Continuity of care ensures that children have one consistent caregiver instead of multiple caregivers over a long period of time. It additionally consists of small groups assigned to a single caregiver to replace larger, more chaotic populations randomly assigned to an often non-continuous staff. Research has found that children with secure attachment relationships with their caregivers are more likely to play and explore and to interact with other adults (Raikes, 1996). Conversely, more frequent changes in caregivers have been reported to be associated with negative child outcomes including high levels of distress (Cryer et al., 2005) withdrawing behaviors and higher levels of aggression later on (Howes & Hamilton, 1993).

==Program Implementation and History==
Karen Spencer, a Canadian-born American social entrepreneur, founded Whole Child in 2004. She was motivated by the plight of institutionalized children and a lack of major organizations committing to working within orphanages as long as children continue to live in them.
 Whole Child's early program development was done in collaboration with the University of Central America in Managua, Nicaragua, as well as the Pikler Institute, the Center for Excellence in Child Development at the University of California, Davis, and the Office of Child Development at the University of Pittsburgh, and the WestEd Center for Child and Family Studies.

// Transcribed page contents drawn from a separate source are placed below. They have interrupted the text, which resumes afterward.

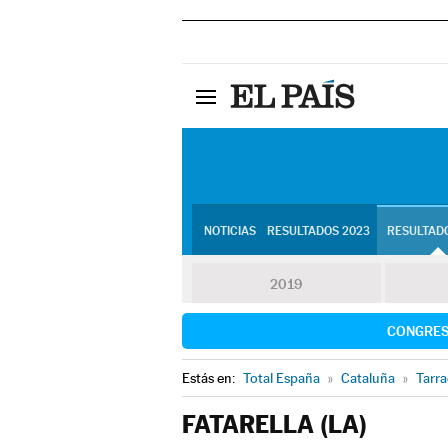
NOTICIAS
RESULTADOS 2023
RESULTADO
2019
CONGRE
Estás en:
Total España
»
Cataluña
»
Tarr
FATARELLA (LA)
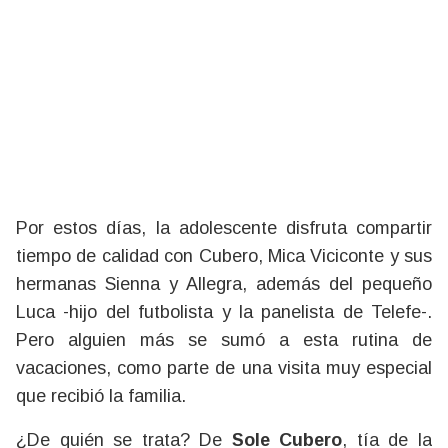
Por estos días, la adolescente disfruta compartir
tiempo de calidad con Cubero, Mica Viciconte y sus
hermanas Sienna y Allegra, además del pequeño
Luca -hijo del futbolista y la panelista de Telefe-.
Pero alguien más se sumó a esta rutina de
vacaciones, como parte de una visita muy especial
que recibió la familia.
¿De quién se trata? De
Sole Cubero
, tía de la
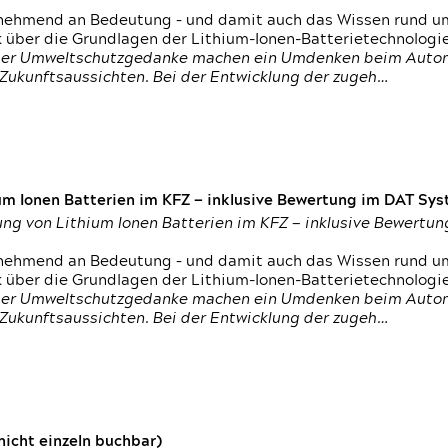
nehmend an Bedeutung – und damit auch das Wissen rund um
k über die Grundlagen der Lithium-Ionen-Batterietechnologi
h der Umweltschutzgedanke machen ein Umdenken beim Autom
e Zukunftsaussichten. Bei der Entwicklung der zugeh…
um Ionen Batterien im KFZ — inklusive Bewertung im DAT Syst
tung von Lithium Ionen Batterien im KFZ — inklusive Bewert
nehmend an Bedeutung – und damit auch das Wissen rund um
k über die Grundlagen der Lithium-Ionen-Batterietechnologi
h der Umweltschutzgedanke machen ein Umdenken beim Autom
e Zukunftsaussichten. Bei der Entwicklung der zugeh…
icht einzeln buchbar)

Working with the government of Nicaragua, Whole Child conducted its initial work in varied institutional settings in Managua, Nicaragua. In 2006, Whole Child began training caregivers at the El Diviño Niño children's home in Managua to improve the quality of childcare given to their children, and after the program expanded to other settings of varying sizes and populations, the Inter-American Development Bank granted Whole Child a $500,000 technical collaboration to expand and develop the work.

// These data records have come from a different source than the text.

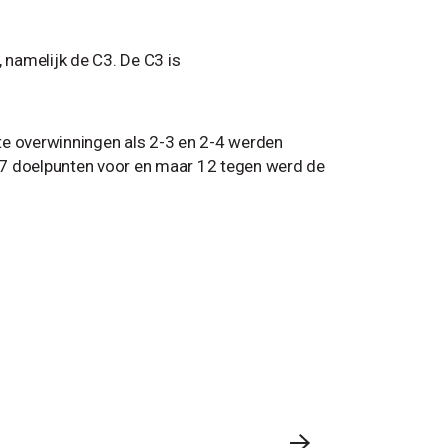
namelijk de C3. De C3 is
te overwinningen als 2-3 en 2-4 werden
87 doelpunten voor en maar 12 tegen werd de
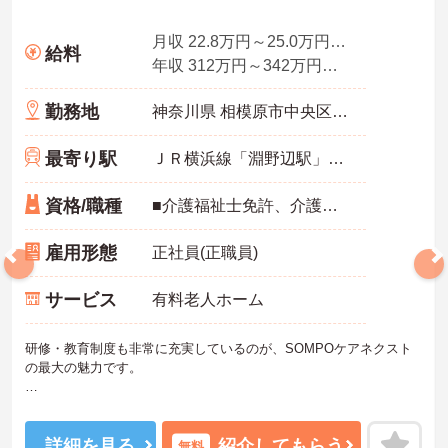
月収 22.8万円～25.0万円※諸手当込み
給料
年収 312万円～342万円程度（賞与2回想定）
勤務地
神奈川県 相模原市中央区 淵野辺3-2-24
最寄り駅
ＪＲ横浜線「淵野辺駅」徒歩5分
資格/職種
■介護福祉士免許、介護職員初任者研修修了（ヘルパー2級）以上 ※資格見込みの方も可
雇用形態
正社員(正職員)
サービス
有料老人ホーム
研修・教育制度も非常に充実しているのが、SOMPOケアネクスト
の最大の魅力です。
「施設」での勤務経験が無い方にもオススメの、充実の受け入れ態
勢が完備されています。2016年4月に東京都港区の本社近くに「研
修センター」がOPEN！模擬施設となっており、全職種共通でリア
詳細を見る
紹介してもらう
無料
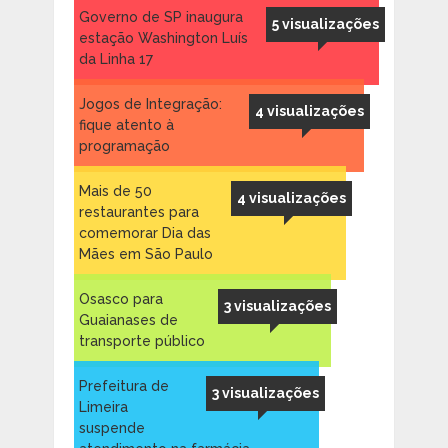
Governo de SP inaugura
5 visualizações
estação Washington Luís
da Linha 17
Jogos de Integração:
4 visualizações
fique atento à
programação
Mais de 50
4 visualizações
restaurantes para
comemorar Dia das
Mães em São Paulo
Osasco para
3 visualizações
Guaianases de
transporte público
Prefeitura de
3 visualizações
Limeira
suspende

The Clinton Global Initiative (CGI) recognized the early work of Whole Child International, and in 2009 Whole Child was selected as "one of the top NGOs" in the CGI membership roster. With funding from the Inter-American Development Bank, TACA Airlines, and other donors, Whole Child programs in Nicaragua were scaled through their 2009 Clinton Global Initiative Commitment to Action, "Elevating Early Childhood Care in Latin America." The organization also had visionary early support by Tom Mower of SISEL International, its founder Karen Spencer, and others who have been drawn to its unique social-entrepreneurial approach to solving a seemingly intractable social problem.

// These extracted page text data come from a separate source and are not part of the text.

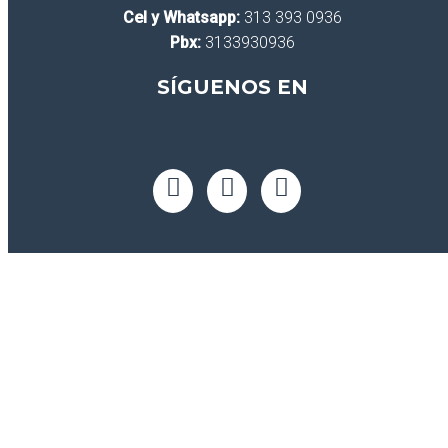
Cel y Whatsapp:
313 393 0936
Pbx:
3133930936
SÍGUENOS EN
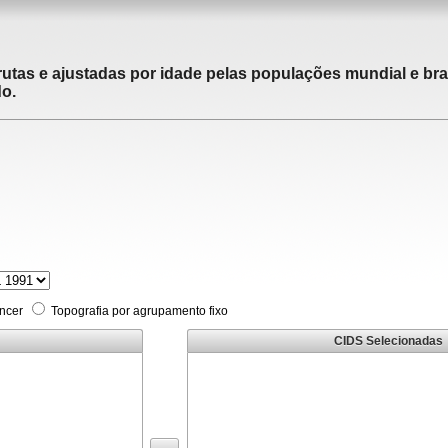
utas e ajustadas por idade pelas populações mundial e brasi
do.
âncer
Topografia por agrupamento fixo
CIDS Selecionadas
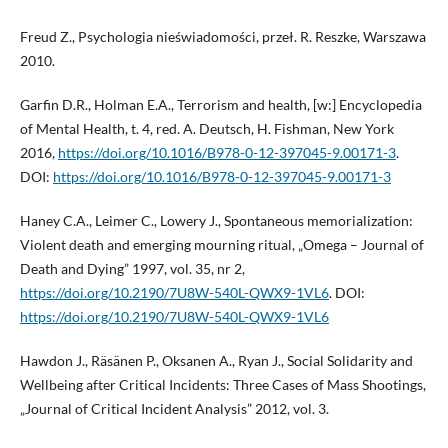
Freud Z., Psychologia nieświadomości, przeł. R. Reszke, Warszawa
2010.
Garfin D.R., Holman E.A., Terrorism and health, [w:] Encyclopedia
of Mental Health, t. 4, red. A. Deutsch, H. Fishman, New York
2016,
https://doi.org/10.1016/B978-0-12-397045-9.00171-3
.
DOI:
https://doi.org/10.1016/B978-0-12-397045-9.00171-3
Haney C.A., Leimer C., Lowery J., Spontaneous memorialization:
Violent death and emerging mourning ritual, „Omega – Journal of
Death and Dying” 1997, vol. 35, nr 2,
https://doi.org/10.2190/7U8W-540L-QWX9-1VL6
. DOI:
https://doi.org/10.2190/7U8W-540L-QWX9-1VL6
Hawdon J., Räsänen P., Oksanen A., Ryan J., Social Solidarity and
Wellbeing after Critical Incidents: Three Cases of Mass Shootings,
„Journal of Critical Incident Analysis” 2012, vol. 3.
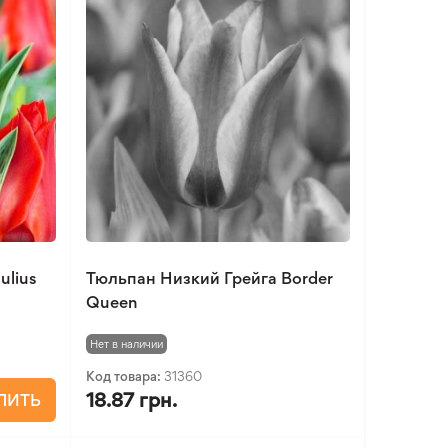
ulius
Тюльпан Низкий Грейга Border
Queen
Нет в наличии
Код товара:
31360
18.87 грн.
ПИТЬ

In 2014, the Inter-American Development Bank granted Whole Child a $1 million technical collaboration to implement the resulting program in neighboring El Salvador, whose government is an active collaborator in the project along with the University of Central America in San Salvador.

In 2017, USAID awarded Whole Child $4.9 million for the "Protection and Quality Care for Children" Project in El Salvador, a $7.4 million effort to address "the rights and needs of El Salvador’s most vulnerable children by strengthening the national child protection system and improving quality of care for all children," according to USAID. The project is a collaboration between the two organizations along with the Salvadoran government, Duke University Global Health Institute Center for Health Policy and Inequalities Research, the University of Southern California School of Social Work, and the University of Central America in San Salvador, among other organizations.